Retype the listing below exactly, pictures removed.

DATA FOR THIS TASK:
---+---

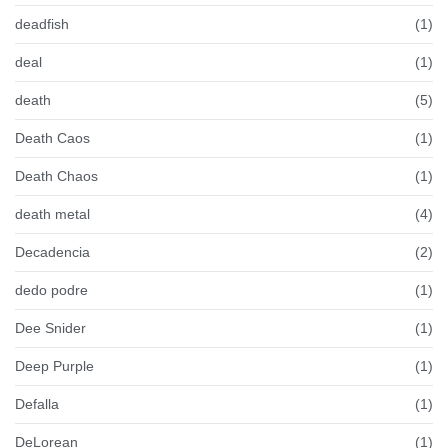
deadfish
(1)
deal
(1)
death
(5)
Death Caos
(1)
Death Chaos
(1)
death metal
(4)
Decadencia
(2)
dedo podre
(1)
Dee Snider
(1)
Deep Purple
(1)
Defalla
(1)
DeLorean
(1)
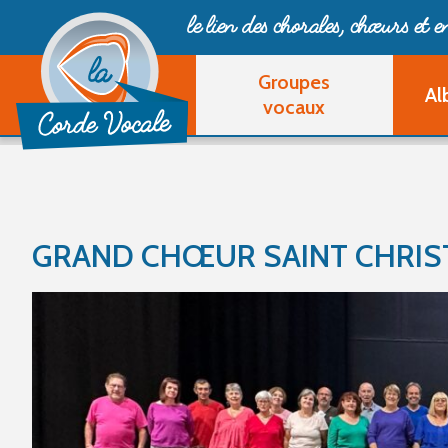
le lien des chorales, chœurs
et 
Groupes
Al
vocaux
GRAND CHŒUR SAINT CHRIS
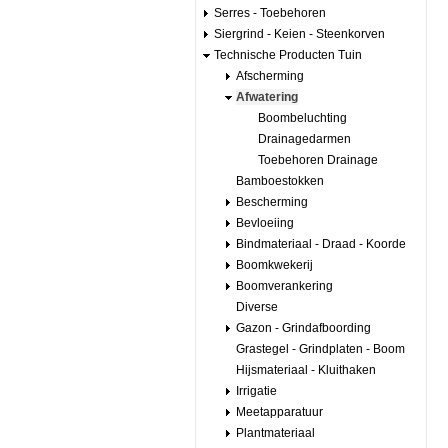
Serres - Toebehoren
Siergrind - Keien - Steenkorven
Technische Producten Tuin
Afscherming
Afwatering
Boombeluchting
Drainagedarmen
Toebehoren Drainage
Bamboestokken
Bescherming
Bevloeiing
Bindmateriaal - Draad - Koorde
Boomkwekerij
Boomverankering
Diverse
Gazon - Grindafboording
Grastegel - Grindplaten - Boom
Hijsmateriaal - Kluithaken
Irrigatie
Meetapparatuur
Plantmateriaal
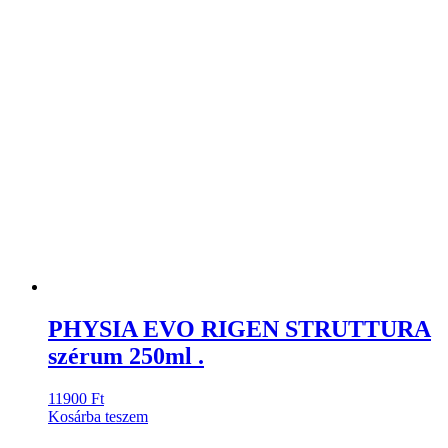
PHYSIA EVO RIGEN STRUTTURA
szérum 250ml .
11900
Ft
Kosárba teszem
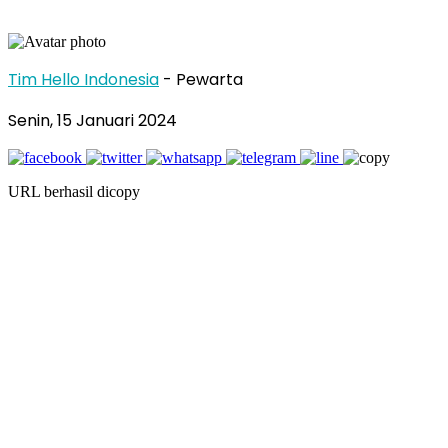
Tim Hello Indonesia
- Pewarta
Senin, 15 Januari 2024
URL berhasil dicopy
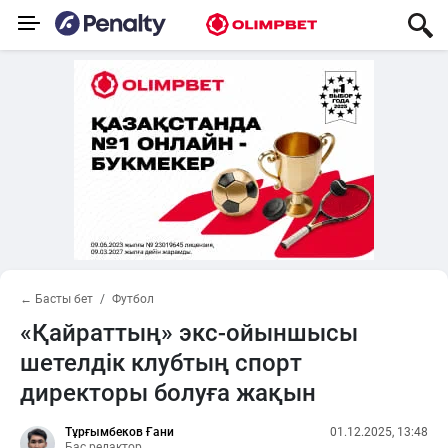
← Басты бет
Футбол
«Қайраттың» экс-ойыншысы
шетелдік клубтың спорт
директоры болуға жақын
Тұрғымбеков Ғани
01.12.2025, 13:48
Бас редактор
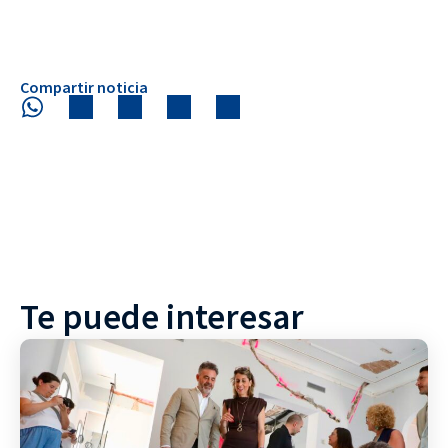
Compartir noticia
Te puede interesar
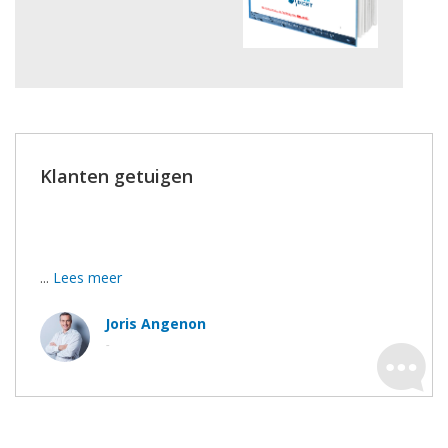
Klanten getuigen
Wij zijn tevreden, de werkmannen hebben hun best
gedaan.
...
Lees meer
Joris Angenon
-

---+---

EXERCISE SOLUTION:
deadfish
(1)
deal
(1)
death
(5)
Death Caos
(1)
Death Chaos
(1)
death metal
(4)
Decadencia
(2)
dedo podre
(1)
Dee Snider
(1)
Deep Purple
(1)
Defalla
(1)
DeLorean
(1)
le lien des chorales, chœurs
et 
Groupes
Al
vocaux
GRAND CHŒUR SAINT CHRIS
Serres - Toebehoren
Siergrind - Keien - Steenkorven
Technische Producten Tuin
Afscherming
Afwatering
Boombeluchting
Drainagedarmen
Toebehoren Drainage
Bamboestokken
Bescherming
Bevloeiing
Bindmateriaal - Draad - Koorde
Boomkwekerij
Boomverankering
Diverse
Gazon - Grindafboording
Grastegel - Grindplaten - Boom
Hijsmateriaal - Kluithaken
Irrigatie
Meetapparatuur
Plantmateriaal
PHYSIA EVO RIGEN STRUTTURA
szérum 250ml .
11900
Ft
Kosárba teszem
Tim Hello Indonesia
- Pewarta
Senin, 15 Januari 2024
URL berhasil dicopy
← Басты бет
Футбол
«Қайраттың» экс-ойыншысы
шетелдік клубтың спорт
директоры болуға жақын
Тұрғымбеков Ғани
01.12.2025, 13:48
Бас редактор
Compartir noticia
Te puede interesar
Klanten getuigen
Wij zijn tevreden, de werkmannen hebben hun best
gedaan.
...
Lees meer
Joris Angenon
-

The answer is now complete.